Theis, L., Sohl-Dickstein, J., & Bethge, M. (2013). Training sparse natural image models with a fast Gibbs sampler of an extended state space. In P. Bartlett, F. Pereira, L. Bottou, C. Burges, & K. Weinberger (Eds.), Twenty-Sixth Annual Conference on Neural Information Processing Systems (NIPS 2012) (pp. 1133-1141). Red Hook, NY, USA: Curran.

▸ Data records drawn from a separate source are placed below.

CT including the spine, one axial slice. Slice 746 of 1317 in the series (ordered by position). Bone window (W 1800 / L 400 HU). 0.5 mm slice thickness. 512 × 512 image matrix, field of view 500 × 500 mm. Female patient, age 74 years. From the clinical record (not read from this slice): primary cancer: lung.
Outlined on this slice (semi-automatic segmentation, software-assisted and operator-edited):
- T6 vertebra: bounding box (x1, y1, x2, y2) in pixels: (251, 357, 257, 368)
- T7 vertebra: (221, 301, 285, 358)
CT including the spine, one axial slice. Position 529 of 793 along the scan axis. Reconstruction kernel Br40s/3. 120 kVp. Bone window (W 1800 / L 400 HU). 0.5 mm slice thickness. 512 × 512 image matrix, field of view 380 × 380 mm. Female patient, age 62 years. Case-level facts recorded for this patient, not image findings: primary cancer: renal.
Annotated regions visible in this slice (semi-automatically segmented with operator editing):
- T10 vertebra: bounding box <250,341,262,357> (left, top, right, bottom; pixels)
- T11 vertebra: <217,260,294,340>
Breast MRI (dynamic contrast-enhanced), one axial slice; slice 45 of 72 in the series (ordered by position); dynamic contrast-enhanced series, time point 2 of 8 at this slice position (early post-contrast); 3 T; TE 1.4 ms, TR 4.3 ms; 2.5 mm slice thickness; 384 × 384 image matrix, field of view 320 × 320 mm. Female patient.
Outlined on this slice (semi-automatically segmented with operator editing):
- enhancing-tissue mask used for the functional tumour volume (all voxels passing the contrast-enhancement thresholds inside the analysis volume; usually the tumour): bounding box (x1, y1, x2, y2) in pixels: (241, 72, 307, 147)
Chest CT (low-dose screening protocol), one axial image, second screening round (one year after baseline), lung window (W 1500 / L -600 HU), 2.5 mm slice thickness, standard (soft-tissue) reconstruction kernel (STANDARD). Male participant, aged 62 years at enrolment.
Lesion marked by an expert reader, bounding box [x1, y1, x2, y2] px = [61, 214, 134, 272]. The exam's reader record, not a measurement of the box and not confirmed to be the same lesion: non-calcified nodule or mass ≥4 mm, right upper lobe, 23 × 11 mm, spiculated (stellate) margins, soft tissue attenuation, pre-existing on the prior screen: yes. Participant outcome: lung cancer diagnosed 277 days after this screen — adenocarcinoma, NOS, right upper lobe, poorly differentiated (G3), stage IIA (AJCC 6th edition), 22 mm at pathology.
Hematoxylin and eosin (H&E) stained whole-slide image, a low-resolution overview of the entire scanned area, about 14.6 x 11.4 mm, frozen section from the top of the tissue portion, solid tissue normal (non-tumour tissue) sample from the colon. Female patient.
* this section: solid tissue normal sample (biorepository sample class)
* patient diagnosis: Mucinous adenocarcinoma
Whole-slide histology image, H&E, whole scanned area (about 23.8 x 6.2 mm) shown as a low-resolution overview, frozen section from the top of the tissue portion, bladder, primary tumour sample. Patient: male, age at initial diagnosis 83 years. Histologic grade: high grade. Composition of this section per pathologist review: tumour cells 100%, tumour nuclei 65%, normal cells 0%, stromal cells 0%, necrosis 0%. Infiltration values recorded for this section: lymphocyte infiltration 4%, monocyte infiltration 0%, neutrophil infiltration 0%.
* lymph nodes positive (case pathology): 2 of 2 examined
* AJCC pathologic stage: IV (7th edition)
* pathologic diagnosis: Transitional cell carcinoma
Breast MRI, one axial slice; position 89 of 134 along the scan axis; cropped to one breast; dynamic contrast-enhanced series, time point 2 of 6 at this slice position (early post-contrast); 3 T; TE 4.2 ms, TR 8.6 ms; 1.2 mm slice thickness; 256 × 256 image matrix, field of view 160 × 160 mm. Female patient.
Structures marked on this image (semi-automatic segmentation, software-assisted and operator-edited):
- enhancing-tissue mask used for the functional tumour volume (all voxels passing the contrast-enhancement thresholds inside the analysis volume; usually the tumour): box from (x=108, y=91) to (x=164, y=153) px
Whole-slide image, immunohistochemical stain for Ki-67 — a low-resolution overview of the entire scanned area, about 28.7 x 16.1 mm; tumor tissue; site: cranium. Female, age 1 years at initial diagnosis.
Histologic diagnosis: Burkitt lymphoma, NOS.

Cite as: https://hdl.handle.net/21.11116/0000-0001-1C34-6
Abstract
We present a new learning strategy based on an efficient blocked Gibbs sampler for sparse overcomplete linear models. Particular emphasis is placed on statistical image modeling, where overcomplete models have played an important role in discovering sparse representations. Our Gibbs sampler is faster than general purpose sampling schemes while also requiring no tuning as it is free of parameters. Using the Gibbs sampler and a persistent variant of expectation maximization, we are able to extract highly sparse distributions over latent sources from data. When applied to natural images, our algorithm learns source distributions which resemble spike-and-slab distributions. We evaluate the likelihood and quantitatively compare the performance of the overcomplete linear model to its complete counterpart as well as a product of experts model, which represents another overcomplete generalization of the complete linear model. In contrast to previous claims, we find that overcomplete representations lead to significant improvements, but that the overcomplete linear model still underperforms other models.